----- Source data -----

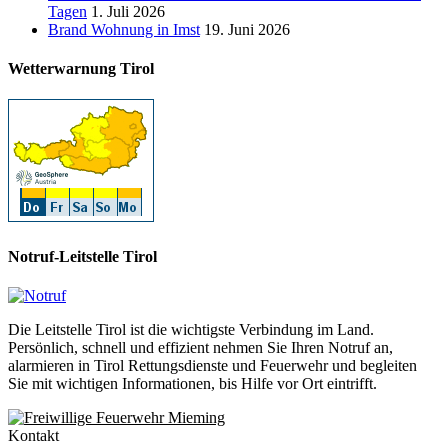
Tagen
1. Juli 2026
Brand Wohnung in Imst
19. Juni 2026
Wetterwarnung Tirol
Notruf-Leitstelle Tirol
Die Leitstelle Tirol ist die wichtigste Verbindung im Land.
Persönlich, schnell und effizient nehmen Sie Ihren Notruf an,
alarmieren in Tirol Rettungsdienste und Feuerwehr und begleiten
Sie mit wichtigen Informationen, bis Hilfe vor Ort eintrifft.
Kontakt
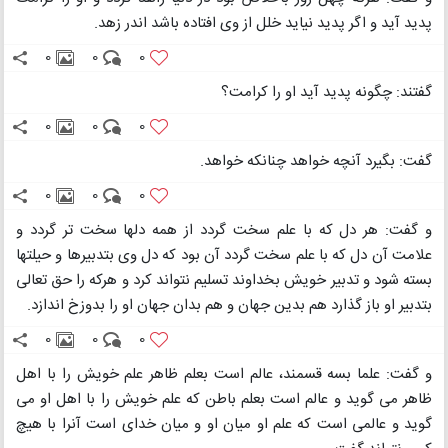
پدید آید و اگر پدید نیاید خلل از وی افتاده باشد اندر زهد.
0
0
0
گفتند: چگونه پدید آید او را کرامت؟
0
0
0
گفت: بگیرد آنچه خواهد چنانکه خواهد.
0
0
0
و گفت: هر دل که با علم سخت گردد از همه دلها سخت تر گردد و
علامت آن دل که با علم سخت گردد آن بود که دل وی بتدبیرها و حیلتها
بسته شود و تدبیر خویش بخداوند تسلیم نتواند کرد و هرکه را حق تعالی
بتدبیر او باز گذارد هم بدین جهان و هم بدان جهان او را بدوزخ اندازد.
0
0
0
و گفت: علما بسه قسمند، عالم است بعلم ظاهر علم خویش را با اهل
ظاهر می گوید و عالم است بعلم باطن که علم خویش را با اهل او می
گوید و عالمی است که علم او میان او و میان خدای است آنرا با هیچ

-----

▶ [Work required]:
Copy out, exactly and without pictures, each line from the one containing "Persönlich, schnell und" through the final line of the entries, both ends included.

▶ [Solution to the exercise]:
Persönlich, schnell und effizient nehmen Sie Ihren Notruf an,
alarmieren in Tirol Rettungsdienste und Feuerwehr und begleiten
Sie mit wichtigen Informationen, bis Hilfe vor Ort eintrifft.
Kontakt
پدید آید و اگر پدید نیاید خلل از وی افتاده باشد اندر زهد.
0
0
0
گفتند: چگونه پدید آید او را کرامت؟
0
0
0
گفت: بگیرد آنچه خواهد چنانکه خواهد.
0
0
0
و گفت: هر دل که با علم سخت گردد از همه دلها سخت تر گردد و
علامت آن دل که با علم سخت گردد آن بود که دل وی بتدبیرها و حیلتها
بسته شود و تدبیر خویش بخداوند تسلیم نتواند کرد و هرکه را حق تعالی
بتدبیر او باز گذارد هم بدین جهان و هم بدان جهان او را بدوزخ اندازد.
0
0
0
و گفت: علما بسه قسمند، عالم است بعلم ظاهر علم خویش را با اهل
ظاهر می گوید و عالم است بعلم باطن که علم خویش را با اهل او می
گوید و عالمی است که علم او میان او و میان خدای است آنرا با هیچ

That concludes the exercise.